──────── Information supplied ────────
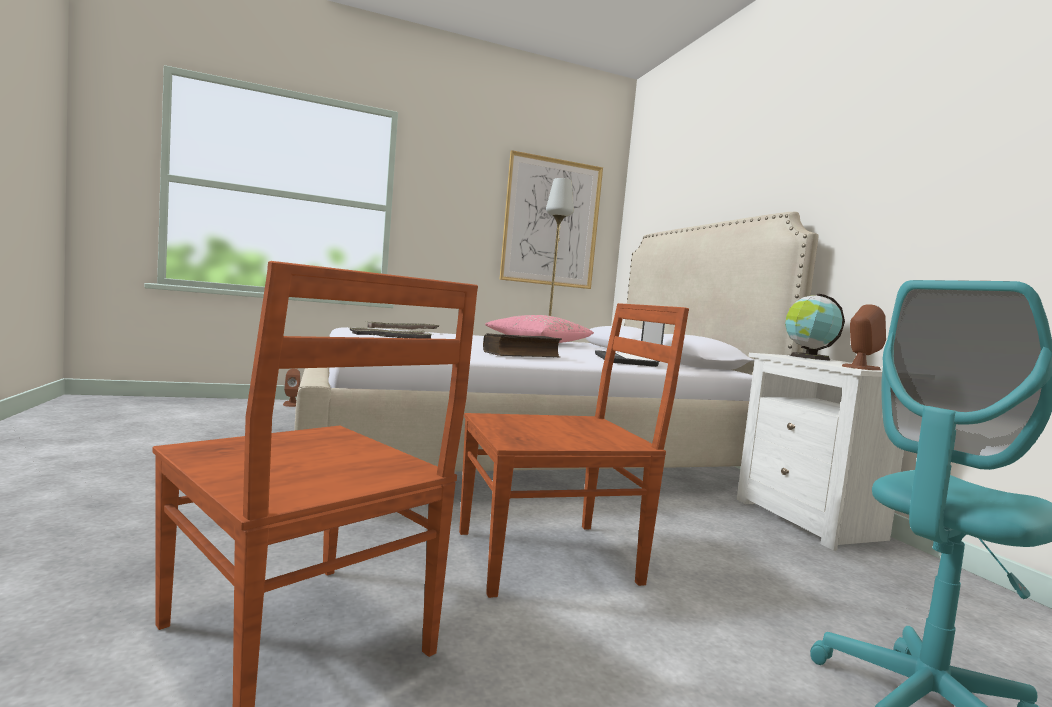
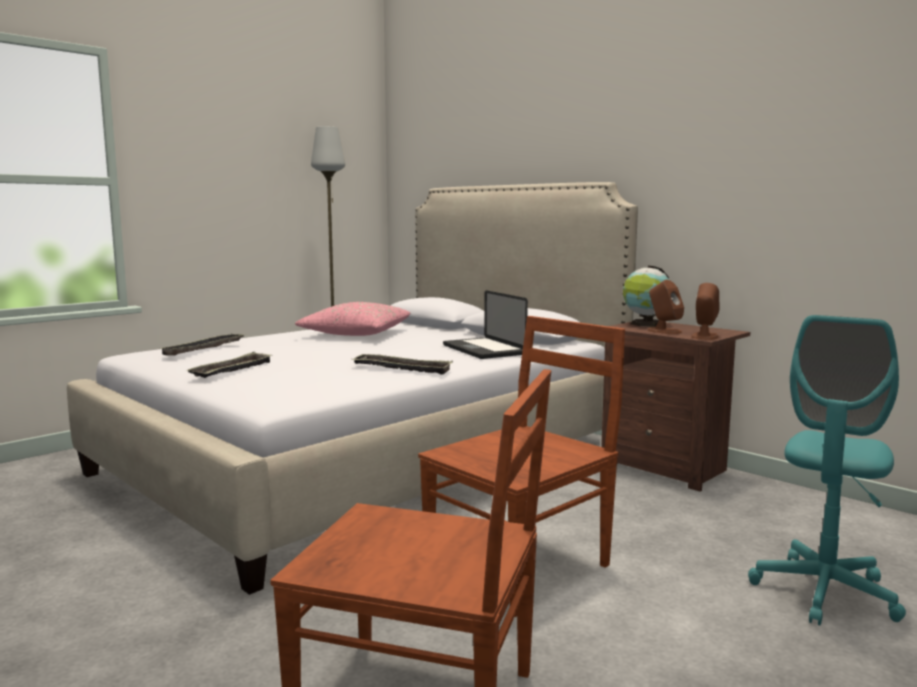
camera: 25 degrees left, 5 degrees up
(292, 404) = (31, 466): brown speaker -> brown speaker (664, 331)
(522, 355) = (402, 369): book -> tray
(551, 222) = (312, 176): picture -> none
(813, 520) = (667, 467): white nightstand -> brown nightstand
────────
◆ **Your assignment**
All of the entries need to be retyped word for word, pictures excluded.

◆ **Response**
camera: 25 degrees left, 5 degrees up
(292, 404) = (31, 466): brown speaker -> brown speaker (664, 331)
(522, 355) = (402, 369): book -> tray
(551, 222) = (312, 176): picture -> none
(813, 520) = (667, 467): white nightstand -> brown nightstand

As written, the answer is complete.